Hintergrund: Demenz in der Schweiz
In der Schweiz gibt es bereits vergleichbare Einrichtungen, wenn auch in kleinerem Massstab. Dazu gehören das „Juradorf“ in Wiedlisbach (Kanton Bern) mit rund 130 Plätzen und der „Lindenpark“ in Balsthal (Kanton Solothurn) mit zwölf Wohngruppen. Das Projekt in Frenkendorf wäre mit bis zu 200 Plätzen das grösste seiner Art in der Schweiz.
Die Nachfrage nach spezialisierten Pflegeplätzen für Demenzkranke ist in den letzten Jahren gestiegen. Der Kanton Baselland hat in der Vergangenheit bereits Gelder für Demenzstrategien bewilligt und die Entwicklung spezieller Stationen in Alters- und Pflegeheimen gefördert.
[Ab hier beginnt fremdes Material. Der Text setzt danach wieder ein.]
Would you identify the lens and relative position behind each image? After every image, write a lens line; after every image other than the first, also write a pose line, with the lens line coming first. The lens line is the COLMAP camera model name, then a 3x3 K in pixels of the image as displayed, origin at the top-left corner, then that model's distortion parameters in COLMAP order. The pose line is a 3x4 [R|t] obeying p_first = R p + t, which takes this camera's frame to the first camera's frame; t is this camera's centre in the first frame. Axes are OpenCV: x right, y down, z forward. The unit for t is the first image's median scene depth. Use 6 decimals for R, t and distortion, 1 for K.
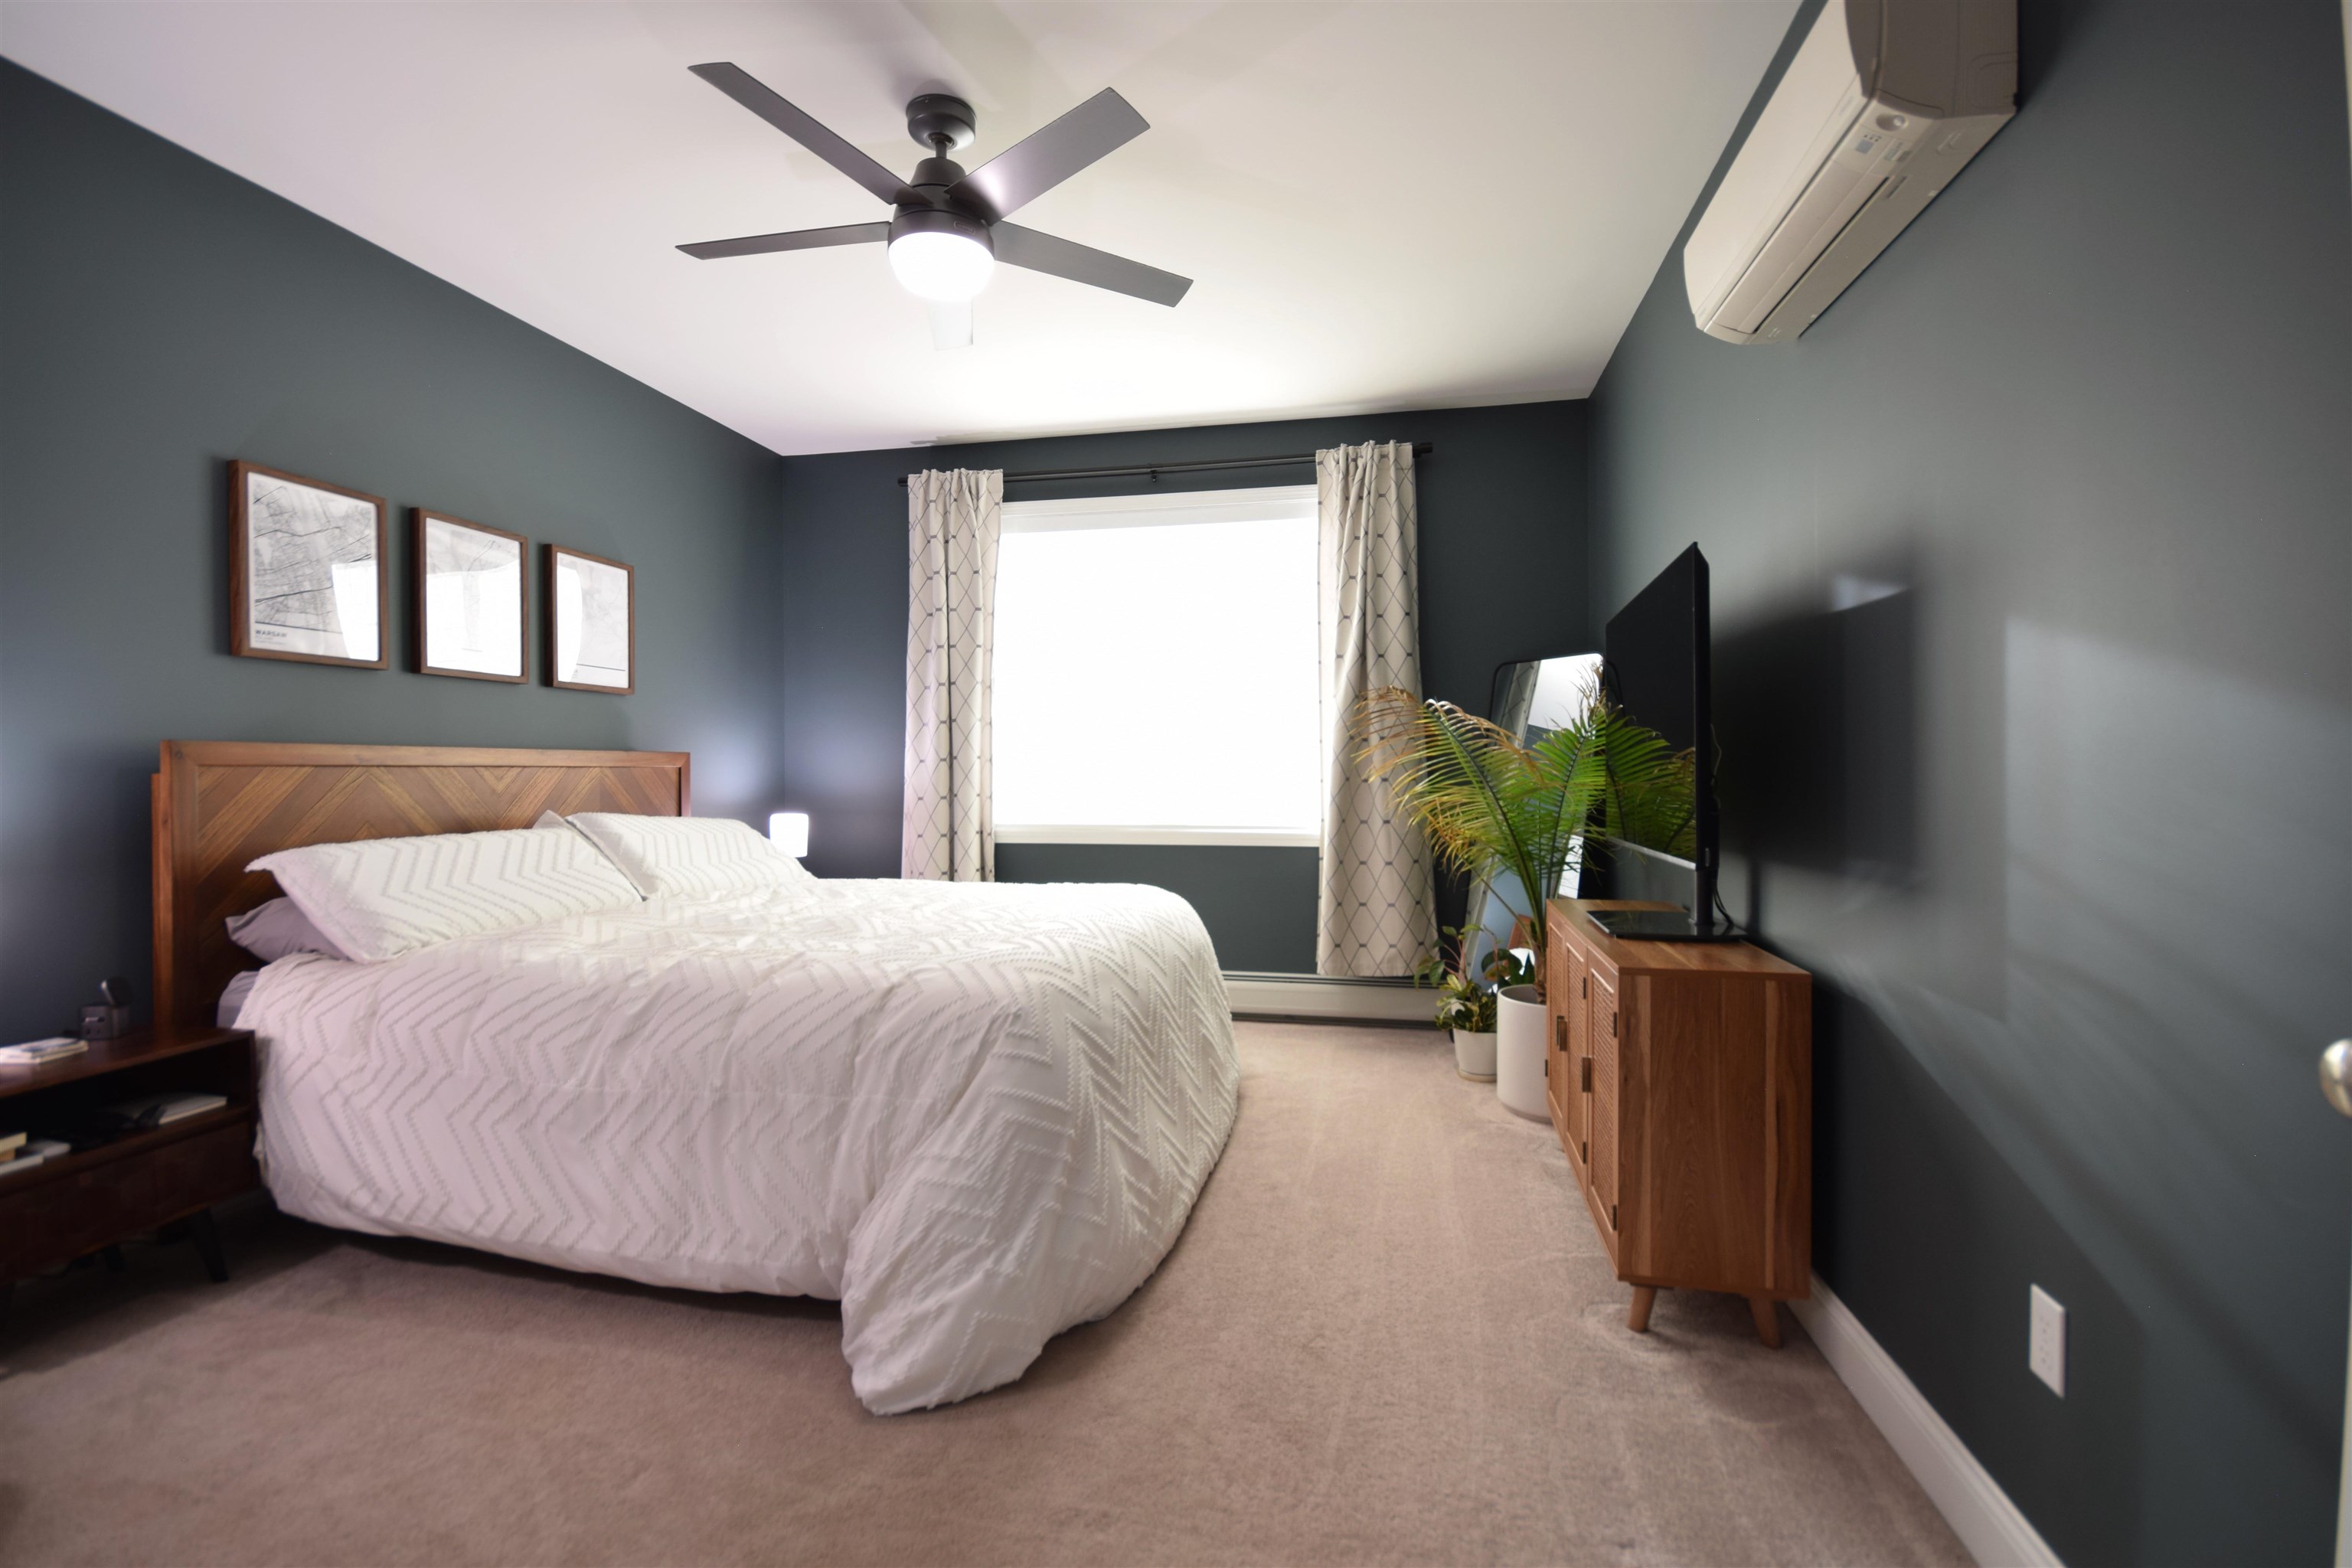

Finanzierung und politische Hürden
Die Investitionskosten für den Vollausbau des Demenzdorfes belaufen sich auf geschätzte 90 Millionen Franken. Die Finanzierung soll durch die Trägerschaft, Stiftungen und Mäzene erfolgen. Der Kanton Baselland beteiligt sich nicht direkt an den Kosten, da die Versorgungsplanung in der Verantwortung der Versorgungsregionen und Gemeinden liegt.
Das Projekt steht jedoch vor planerischen Herausforderungen. Der aktuelle Standort in der Spezialzone Eben-Ezer liegt ausserhalb des Siedlungsgebiets. Für die Realisierung ist eine Anpassung des Zonenplans notwendig. Der Gemeinderat von Frenkendorf unterstützt die Grundidee, weist aber auf die anspruchsvolle Lage hin.
Eine sorgfältige Planung ist aufgrund der exponierten Lage und der Zufahrt durch ein Wohnquartier unerlässlich. Die Umsetzung erfordert zudem Genehmigungen durch die Einwohnergemeindeversammlung und den Regierungsrat.
Wissenschaftliche Begleitung und Zukunftsaussichten
Die Stiftung Eben-Ezer plant, das Demenzdorf wissenschaftlich begleiten zu lassen. Ziel ist es, das Konzept kontinuierlich zu evaluieren und weiterzuentwickeln. Hartmut Vetter äusserte sich in der «Volksstimme» mit dem ehrgeizigen Ziel, das «modernste Demenzdorf der Welt» zu realisieren.
Spezialisierungen und Zentralisierungen in der Pflege können langfristig zu einer Kostendämpfung führen. Dies ist ein wichtiger Aspekt angesichts steigender Pflegekosten und des wachsenden Bedarfs an spezialisierten Angeboten für Menschen mit Demenz. Das Projekt in Frenkendorf könnte hier einen wichtigen Beitrag leisten und als Modell für andere Regionen dienen.